Someone just pulled taco bell tacos out of their purse in class....2 problems with here. 1) this class is nutrition 2) taco bell is not open this early.
how many days can you live off of Vicodin and frosty?? im going on 4 days......
New scientific discovery: The hypothetical attractiveness of a woman increases exponentially as her skirt:boot ratio approaches zero. Nobel Prize in my future?
your friend did not want a bj. we need to leave. this is very awkward.
i just won "most creative" category in the condom contest in human sexuality by licking it onto a cucumber. my feedback forms included three phone numbers, one with a Magnum XL taped to it
Not sure if it is a new high or new low, but i left a basket on the porch of the sorority I woke up at. It had a description of the Minnie Mouse I woke up next to, and Plan B.

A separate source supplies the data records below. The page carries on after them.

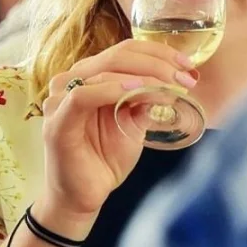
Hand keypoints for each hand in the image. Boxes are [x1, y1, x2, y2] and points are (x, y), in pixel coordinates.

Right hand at [31, 40, 197, 236]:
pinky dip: (112, 89)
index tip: (188, 66)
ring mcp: (60, 98)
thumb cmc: (105, 158)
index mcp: (91, 75)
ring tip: (170, 85)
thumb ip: (146, 100)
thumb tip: (172, 81)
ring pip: (104, 69)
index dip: (159, 53)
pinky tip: (135, 91)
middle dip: (157, 63)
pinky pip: (83, 96)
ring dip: (142, 75)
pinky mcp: (57, 120)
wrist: (84, 196)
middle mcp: (72, 79)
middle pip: (117, 55)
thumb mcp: (134, 123)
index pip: (126, 50)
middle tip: (185, 77)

Step one go to argentina step two fuck bitches it's a simple plan really
I can't believe he let me cut his hair as stoned as I was.. I think I even cut my own hair too
soo...what's the appropriate way to ask to come over and take your S&M lingerie out of your ex's apartment? big weekend planned, kinda need it.

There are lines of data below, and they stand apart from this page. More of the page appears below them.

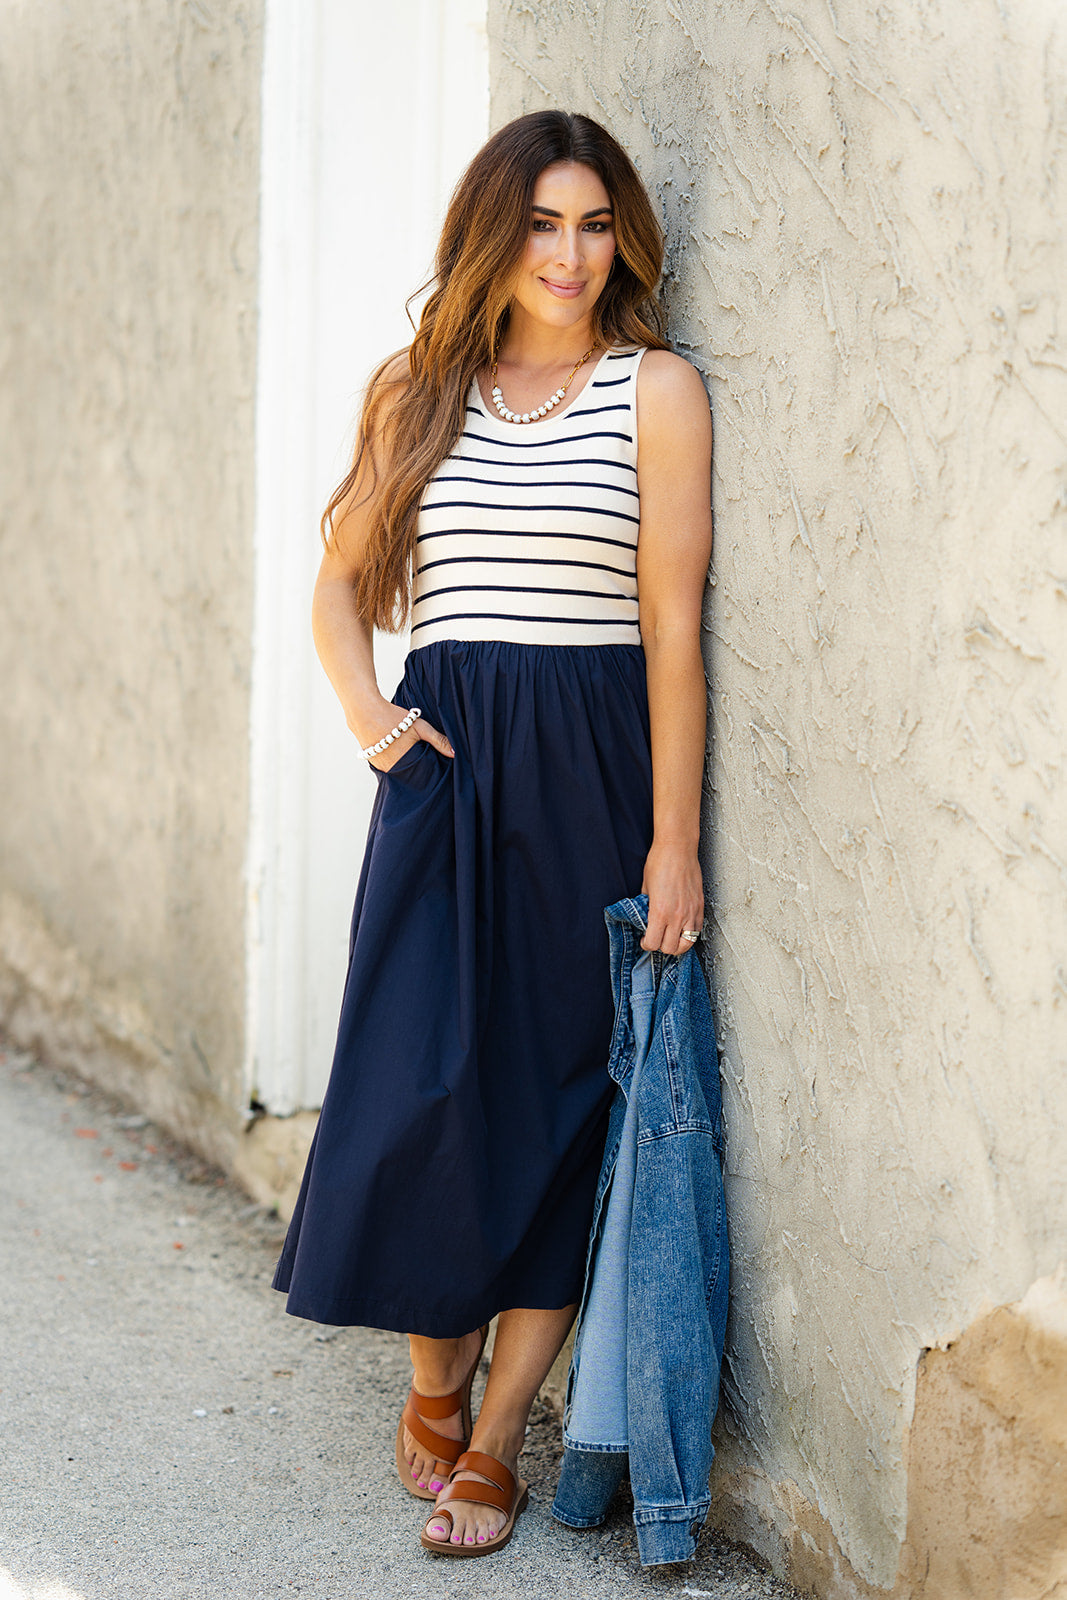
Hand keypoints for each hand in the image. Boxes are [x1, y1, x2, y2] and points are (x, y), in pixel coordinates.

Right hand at [362, 705, 454, 772]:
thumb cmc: (392, 716)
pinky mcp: (372, 761)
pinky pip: (387, 765)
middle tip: (417, 751)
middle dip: (416, 765)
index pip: (421, 774)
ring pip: (397, 769)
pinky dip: (392, 759)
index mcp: (403, 764)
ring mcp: (379, 766)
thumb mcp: (419, 726)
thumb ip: (438, 740)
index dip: (427, 767)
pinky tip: (394, 748)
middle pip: (409, 772)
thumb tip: (454, 753)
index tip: (430, 759)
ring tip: (405, 749)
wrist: (364, 709)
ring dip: (403, 762)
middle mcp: (390, 769)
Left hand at [640, 839, 703, 954]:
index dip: (646, 944)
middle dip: (661, 946)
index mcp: (660, 912)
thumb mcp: (645, 888)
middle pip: (670, 948)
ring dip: (677, 944)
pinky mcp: (700, 907)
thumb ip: (646, 907)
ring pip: (687, 944)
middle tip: (656, 938)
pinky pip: (697, 930)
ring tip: (670, 937)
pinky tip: (682, 927)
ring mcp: (691, 912)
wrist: (678, 848)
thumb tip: (646, 919)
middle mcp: (677, 916)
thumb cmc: (659, 863)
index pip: (653, 943)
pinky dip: (689, 934)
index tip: (644, 939)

Making cookies for neighbors. Spill beer all over dough. Bake anyways. From good neighbors back to the shitty college kids next door in under 3 seconds.
Is it too early to start pregaming for St. Patty's?
You told me that you were as fast as lightning and you wanted to race me. Then you faceplanted after falling down the stairs.
I hid a TracFone in her bra. We'll find her tomorrow.
Its really hard to take a shit when the dog wont stop trying to crawl into your lap
Please tell me why we have been neighbors since elementary school and waited until the night before I moved to fuck.